沈月一邊吮吸著,方行腹腔裏的積水,一邊往外吐著。
善良的她,隻想救人。
可這是在路上,而且原本看戲的村民,在軍隊撤退後,也開始歸家了。
正好看到了眼前一幕!
“這個沈月,不知羞恥啊!”
“饑不擇食,抱到男人就啃啊!”
“平時還裝矜持,現在多奔放!”
“……”
一群愚昧的村民,別的本事沒有,但笑話人的能力,還是有的。
甚至有的人,還掏出了手機,開始錄製小視頻。
沈月自然聽到了瘋言瘋語,但她真的沒有別的心思,委屈的解釋著:“我……我是在救人。

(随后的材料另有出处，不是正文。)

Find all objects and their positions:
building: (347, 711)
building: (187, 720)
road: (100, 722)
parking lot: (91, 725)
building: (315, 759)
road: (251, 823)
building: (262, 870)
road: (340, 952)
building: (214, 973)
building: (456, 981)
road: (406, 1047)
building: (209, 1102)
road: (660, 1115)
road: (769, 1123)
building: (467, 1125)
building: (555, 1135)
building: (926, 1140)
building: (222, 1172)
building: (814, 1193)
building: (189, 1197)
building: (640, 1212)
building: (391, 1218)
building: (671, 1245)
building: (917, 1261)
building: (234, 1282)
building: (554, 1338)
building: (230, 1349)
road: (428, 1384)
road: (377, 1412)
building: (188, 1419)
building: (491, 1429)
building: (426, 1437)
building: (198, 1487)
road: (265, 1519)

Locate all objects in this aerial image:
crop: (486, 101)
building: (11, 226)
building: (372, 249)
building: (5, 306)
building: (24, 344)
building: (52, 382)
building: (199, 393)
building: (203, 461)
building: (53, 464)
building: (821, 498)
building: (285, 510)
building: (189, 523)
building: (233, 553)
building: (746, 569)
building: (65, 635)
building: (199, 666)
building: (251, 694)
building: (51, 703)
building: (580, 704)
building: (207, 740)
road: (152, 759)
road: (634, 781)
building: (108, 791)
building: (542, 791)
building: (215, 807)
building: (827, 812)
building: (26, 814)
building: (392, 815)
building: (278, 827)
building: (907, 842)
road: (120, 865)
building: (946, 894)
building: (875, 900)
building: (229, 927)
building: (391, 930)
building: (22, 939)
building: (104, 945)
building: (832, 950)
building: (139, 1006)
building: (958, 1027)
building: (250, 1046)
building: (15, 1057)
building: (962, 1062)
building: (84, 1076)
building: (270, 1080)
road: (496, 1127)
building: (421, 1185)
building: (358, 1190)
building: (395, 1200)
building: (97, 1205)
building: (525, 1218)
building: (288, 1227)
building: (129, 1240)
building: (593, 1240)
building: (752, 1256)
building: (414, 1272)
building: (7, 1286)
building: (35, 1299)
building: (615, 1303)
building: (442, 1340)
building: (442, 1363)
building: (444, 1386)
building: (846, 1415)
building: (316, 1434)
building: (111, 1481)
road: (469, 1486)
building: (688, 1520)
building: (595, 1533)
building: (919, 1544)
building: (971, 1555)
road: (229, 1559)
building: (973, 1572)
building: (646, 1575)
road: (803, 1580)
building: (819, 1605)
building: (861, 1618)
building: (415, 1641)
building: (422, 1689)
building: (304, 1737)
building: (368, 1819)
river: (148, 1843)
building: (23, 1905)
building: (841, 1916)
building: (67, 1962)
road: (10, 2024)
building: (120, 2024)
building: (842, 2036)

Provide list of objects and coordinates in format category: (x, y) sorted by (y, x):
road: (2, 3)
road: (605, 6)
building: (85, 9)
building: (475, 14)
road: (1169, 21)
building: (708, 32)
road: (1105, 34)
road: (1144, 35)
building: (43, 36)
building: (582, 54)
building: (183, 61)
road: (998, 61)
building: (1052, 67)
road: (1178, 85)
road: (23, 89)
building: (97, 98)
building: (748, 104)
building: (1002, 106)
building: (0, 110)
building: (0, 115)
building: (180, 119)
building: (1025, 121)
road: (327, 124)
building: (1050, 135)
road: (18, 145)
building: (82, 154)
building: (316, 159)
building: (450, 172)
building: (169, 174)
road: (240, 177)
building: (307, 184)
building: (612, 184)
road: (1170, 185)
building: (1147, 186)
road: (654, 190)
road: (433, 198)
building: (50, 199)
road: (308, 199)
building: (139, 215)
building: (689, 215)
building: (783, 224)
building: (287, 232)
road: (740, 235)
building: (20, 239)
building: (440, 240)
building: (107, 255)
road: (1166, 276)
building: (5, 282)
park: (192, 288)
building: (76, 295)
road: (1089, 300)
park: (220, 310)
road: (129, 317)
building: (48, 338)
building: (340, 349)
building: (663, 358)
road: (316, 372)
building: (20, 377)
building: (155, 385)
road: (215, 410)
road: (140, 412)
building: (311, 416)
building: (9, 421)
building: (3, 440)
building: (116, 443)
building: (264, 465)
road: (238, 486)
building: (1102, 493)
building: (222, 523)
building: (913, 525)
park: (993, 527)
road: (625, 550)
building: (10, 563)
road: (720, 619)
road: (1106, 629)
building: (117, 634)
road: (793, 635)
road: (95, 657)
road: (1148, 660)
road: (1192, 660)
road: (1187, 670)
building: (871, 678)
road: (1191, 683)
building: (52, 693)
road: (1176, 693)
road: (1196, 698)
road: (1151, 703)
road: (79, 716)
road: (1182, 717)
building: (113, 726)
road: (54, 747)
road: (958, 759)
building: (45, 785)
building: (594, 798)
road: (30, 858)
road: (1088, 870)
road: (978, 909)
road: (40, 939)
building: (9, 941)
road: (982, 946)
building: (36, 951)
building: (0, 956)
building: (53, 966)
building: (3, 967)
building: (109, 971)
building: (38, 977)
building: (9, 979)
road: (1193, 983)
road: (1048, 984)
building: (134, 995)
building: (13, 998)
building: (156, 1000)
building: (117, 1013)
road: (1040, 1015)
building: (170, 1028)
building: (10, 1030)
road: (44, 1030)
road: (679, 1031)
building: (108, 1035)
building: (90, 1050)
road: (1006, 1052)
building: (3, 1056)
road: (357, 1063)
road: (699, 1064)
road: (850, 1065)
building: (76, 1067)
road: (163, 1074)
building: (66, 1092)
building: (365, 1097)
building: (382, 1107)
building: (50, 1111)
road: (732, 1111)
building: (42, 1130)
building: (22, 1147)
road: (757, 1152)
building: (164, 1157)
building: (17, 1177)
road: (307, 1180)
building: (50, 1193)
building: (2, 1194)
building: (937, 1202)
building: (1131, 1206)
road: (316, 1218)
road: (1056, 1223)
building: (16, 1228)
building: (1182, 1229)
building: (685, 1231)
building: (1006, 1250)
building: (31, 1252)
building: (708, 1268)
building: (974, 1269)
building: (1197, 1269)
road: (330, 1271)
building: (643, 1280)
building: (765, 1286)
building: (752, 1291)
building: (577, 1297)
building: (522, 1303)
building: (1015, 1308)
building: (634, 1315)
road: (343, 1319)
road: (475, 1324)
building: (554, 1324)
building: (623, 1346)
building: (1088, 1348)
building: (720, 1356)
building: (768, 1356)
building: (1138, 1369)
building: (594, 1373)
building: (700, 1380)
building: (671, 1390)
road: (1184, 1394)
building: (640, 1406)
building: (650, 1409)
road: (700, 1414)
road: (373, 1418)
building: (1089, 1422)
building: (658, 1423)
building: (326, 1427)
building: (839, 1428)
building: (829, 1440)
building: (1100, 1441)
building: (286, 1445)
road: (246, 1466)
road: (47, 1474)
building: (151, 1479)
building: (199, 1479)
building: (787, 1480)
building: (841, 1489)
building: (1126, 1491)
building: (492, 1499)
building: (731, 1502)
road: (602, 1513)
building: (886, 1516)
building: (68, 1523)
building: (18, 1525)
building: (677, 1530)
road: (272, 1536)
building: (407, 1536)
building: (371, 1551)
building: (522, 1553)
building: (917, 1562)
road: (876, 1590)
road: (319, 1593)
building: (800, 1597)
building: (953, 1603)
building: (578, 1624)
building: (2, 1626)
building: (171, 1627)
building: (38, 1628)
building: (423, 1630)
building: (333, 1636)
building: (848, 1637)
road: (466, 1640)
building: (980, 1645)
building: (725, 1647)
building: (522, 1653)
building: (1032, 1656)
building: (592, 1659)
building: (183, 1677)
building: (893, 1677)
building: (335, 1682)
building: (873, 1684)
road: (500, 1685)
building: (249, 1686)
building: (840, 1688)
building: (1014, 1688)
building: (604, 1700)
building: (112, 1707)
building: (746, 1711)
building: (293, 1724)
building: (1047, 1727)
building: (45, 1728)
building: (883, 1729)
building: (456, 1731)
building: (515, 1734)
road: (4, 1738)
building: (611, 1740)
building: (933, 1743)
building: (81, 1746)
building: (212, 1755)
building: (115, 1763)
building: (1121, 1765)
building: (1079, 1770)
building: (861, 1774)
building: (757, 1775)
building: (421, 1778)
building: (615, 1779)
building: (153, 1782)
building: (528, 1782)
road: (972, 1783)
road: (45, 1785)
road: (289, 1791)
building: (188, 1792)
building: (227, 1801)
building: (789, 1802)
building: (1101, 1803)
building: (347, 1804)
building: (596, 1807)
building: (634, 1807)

”
“親嘴,也能救人?”
“我心髒有點疼,要不你來救救我吧!”
“我也不行了,快來親我!”
“……”
此刻無論男女,都在嘲笑。
沈月是村裏,唯一上過大學的人,還是個女的。
踩著她,太有成就感了!
念書有什麽用?
還不是比他們慘嗎?
因此在場的,大部分都是文盲,不可能知道緊急救援的知識。
狹隘的見識,讓自己成了笑話,也把沈月傷害的不輕。
“我不是不要臉……隻是在救人啊……”
沈月無力的解釋著,委屈的淚水,劃過了嬌美的麵容。
她連戀愛都沒談過,現在又受到歧義的誤解,想死的心都有了。
可看著地上平躺的方行,她明白要是放棄,很容易出現危險。
因此隻能在大庭廣眾的嘲笑下,繼續忍著屈辱,進行著人工呼吸。
“你這麽做,強哥會不開心的!”
“小心你爸的狗命啊!”
“哈哈哈……”
那些刺耳的話語,就像是一把把尖刀,刺痛著沈月的心。
她的父親是個賭鬼,跟母親早就離婚了,可仍舊在賭桌上,把她輸給了鄉裏的惡霸趙東強。
若不是以死相逼,她早就被霸占了。